Directions for this task> The required output is the stretch from the line containing "Table 1. The" through the line containing "Table 2 Tested" in the records below, unaltered and with no pictures.

Dataset entries:
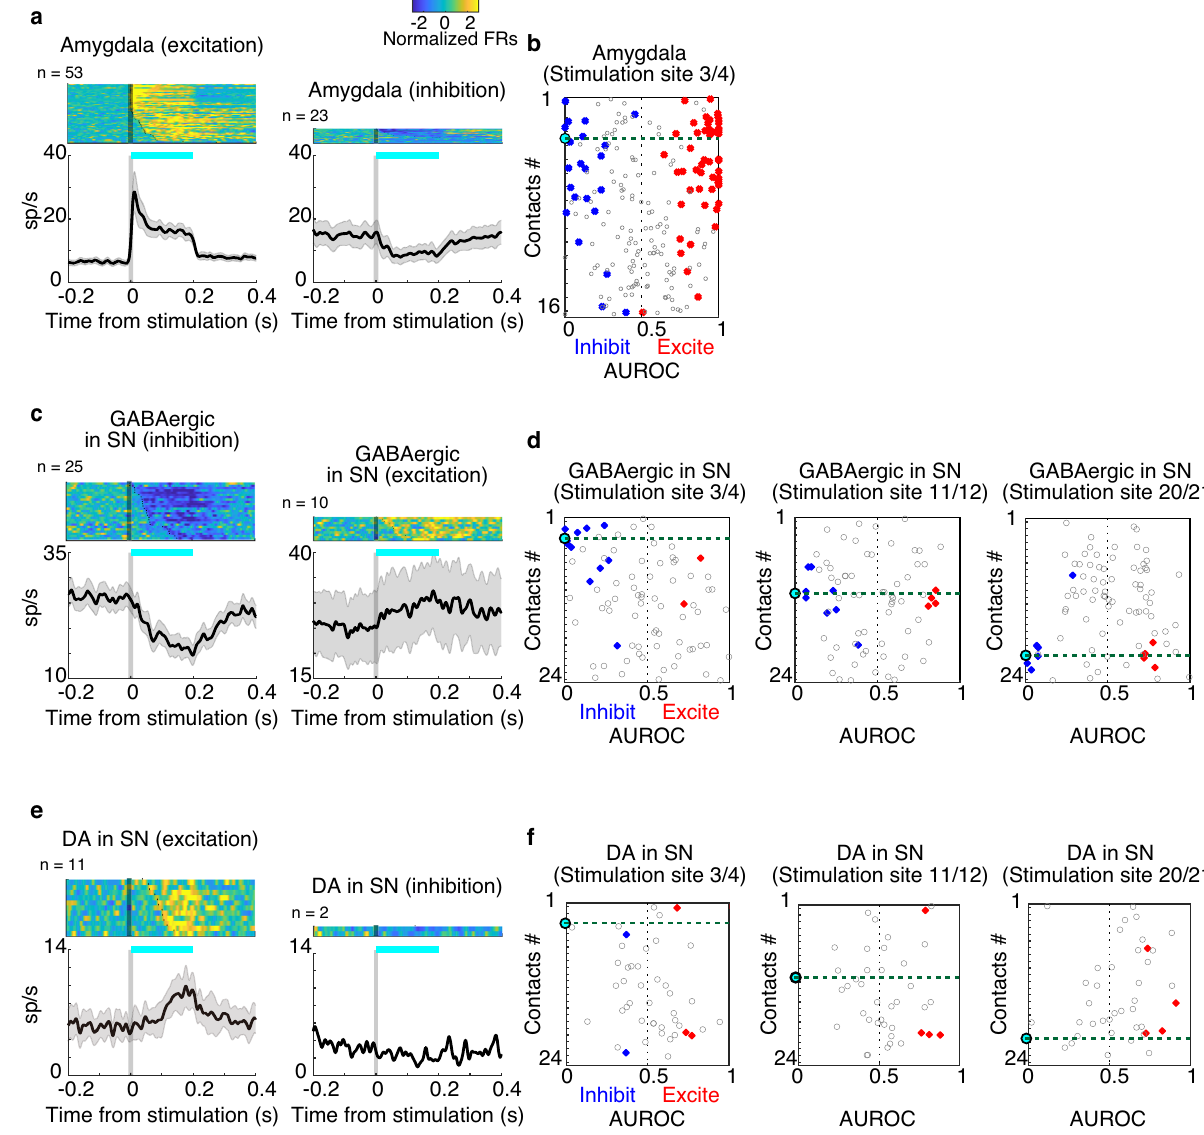
Fig. 3 | Neuronal modulation by optogenetic stimulation. a Population activity of amygdala neurons that were excited (left) or inhibited (right) by optogenetic stimulation. Spike activity was smoothed with a Gaussian kernel ( σ =10ms). The shaded gray area indicates ±1 SEM forthe averaged population activity. Responses of individual neurons (upper) were converted to the color scale and sorted by modulation latencies (dots). The duration of optical stimulation was 200ms (cyan bar). b Data from combined all sessions recording amygdala neurons while opto- genetically stimulating the amygdala. The degree of the modulation by the sti- mulation is de fi ned as the area under the receiver operating characteristic curve (AUROC) based on the activity in stimulation trials vs. control (sham stimulation) trialsforeachneuron.EachdotindicatestheAUROCscoreineachneuron.Thered putative GABAergic neurons (Fig. 4e), but not for putative DA neurons (Fig. 4f). Among optically activated putative GABAergic neurons (Fig. 4e), cells that were close to the O-stim (within 0.25 mm; n =17/25, 68 %) were inhibited quickly (mean: 47.6 + − 31.9ms). The remaining neurons beyond 0.25mm ( n = 8/25, 32 %) were inhibited signi fi cantly, but more slowly (mean: 93 + − 51.3 ms, t -test P =0.0453). These data suggest the direct connections of amygdala neurons to GABAergicneuronsinSN,asshowninFig.4c.Inthisschematicdiagram, most amygdala neurons (shown by black circles, e.g., n =4) are infected with viral vector (blue ovals) and express ChR2 in their axons (blue Nature Communications| (2023)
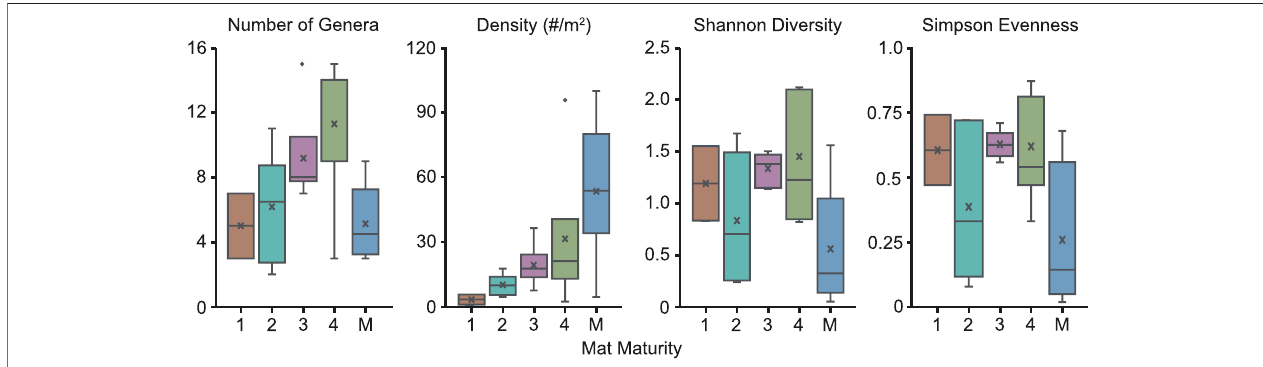
FIGURE 9 | Box and whisker plots demonstrating how various paleoecological metrics correspond to mat maturity. M = multicellular TOS. (A) Number of genera. (B) Density (number of organisms/meter 2 ). (C) Shannon Diversity. (D) Simpson Evenness. All beds with multicellular TOS have a MMI of 4. However, they are unique in thattheydonotnecessarilyrepresentasimilaramounttimebetweendepositionaleventsasMMI4bedsdominatedbynon-multicellularorganisms.Thus,thesebedsare not included with the other MMI 4 beds in this fi gure but are illustrated separately.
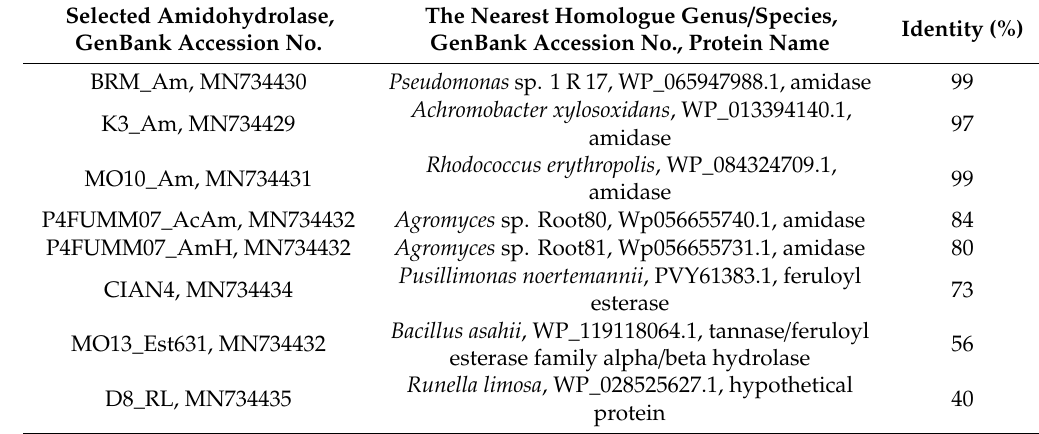
Table 1. The list of selected amidohydrolases and their nearest homologues. Selected Amidohydrolase, The Nearest Homologue Genus / GenBank Accession No.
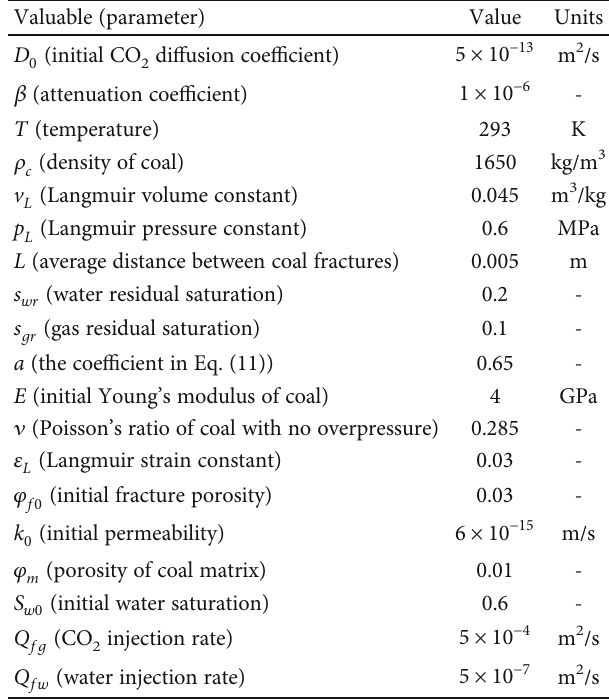
Table 1: Parameters implemented in the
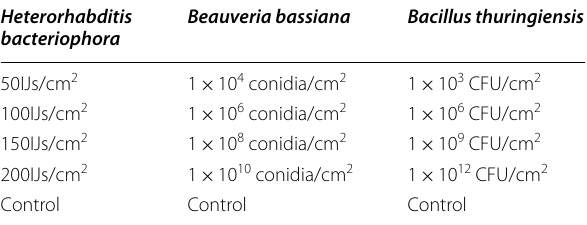
Table 2 Tested biocontrol pathogens and the concentrations applied against 3rd instar larvae of Spodoptera litura under greenhouse conditions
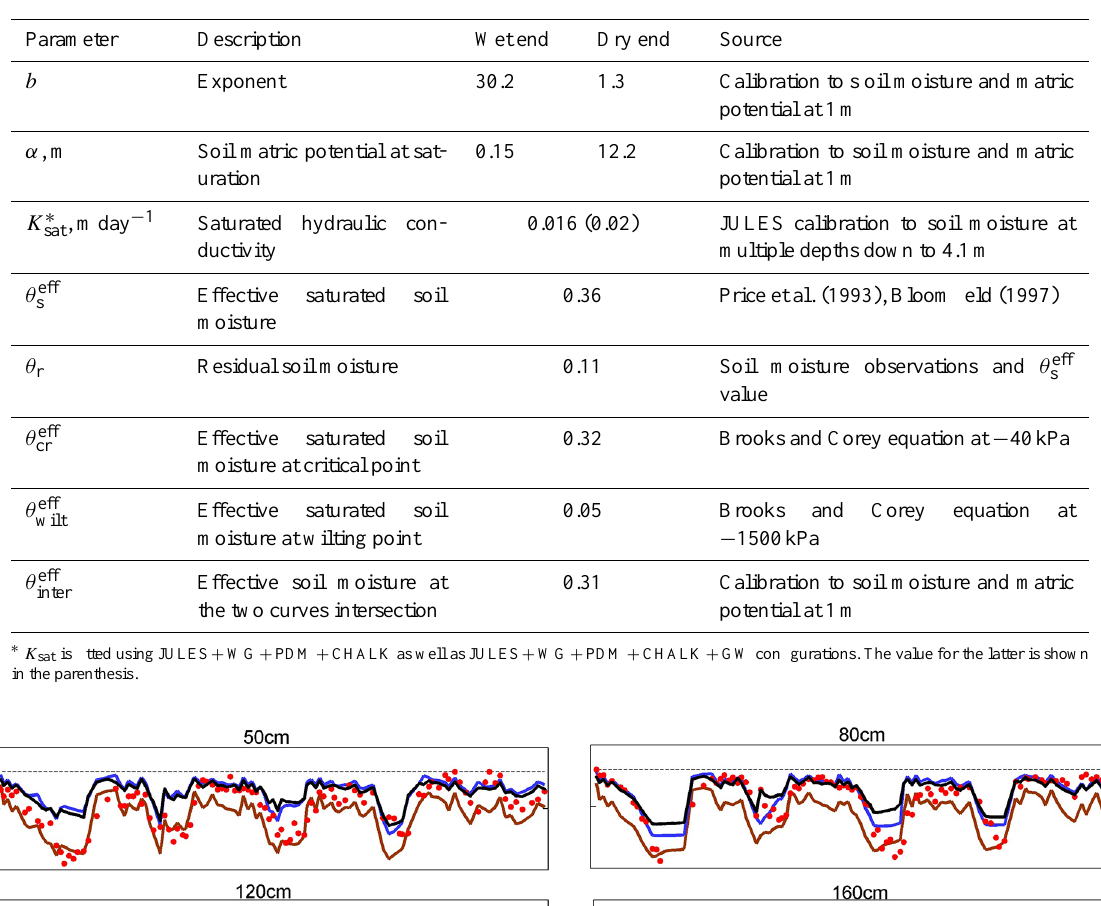
Table 4. Hydraulic double Brooks and Corey curve parameters for chalk.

Exercise result>
Table 1. The list of selected amidohydrolases and their nearest homologues. Selected Amidohydrolase, The Nearest Homologue Genus / GenBank Accession No.
Table 1: Parameters implemented in the
Table 2 Tested biocontrol pathogens and the concentrations applied against 3rd instar larvae of Spodoptera litura under greenhouse conditions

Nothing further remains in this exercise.